**WORK ITEM**. Write out every record below exactly, leaving the pictures out.
::: PROVIDED MATERIAL
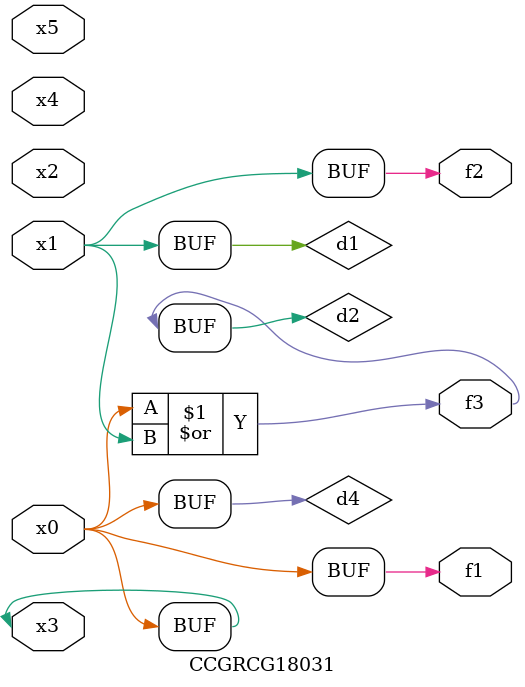
<source format=v>
module CCGRCG18031(
	input x0, x1, x2, x3, x4, x5,
	output f1, f2, f3
);

	wire d1, d2, d3, d4;

	and (d1, x1);
	or (d2, x0, x1);
	nand (d3, x0, x5);
	buf (d4, x0, x3);
	assign f1 = d4;
	assign f2 = d1;
	assign f3 = d2;
endmodule

</source>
::::::
**OUTPUT OF THE EXERCISE**.
<source format=v>
module CCGRCG18031(
	input x0, x1, x2, x3, x4, x5,
	output f1, f2, f3
);

	wire d1, d2, d3, d4;

	and (d1, x1);
	or (d2, x0, x1);
	nand (d3, x0, x5);
	buf (d4, x0, x3);
	assign f1 = d4;
	assign f2 = d1;
	assign f3 = d2;
endmodule

</source>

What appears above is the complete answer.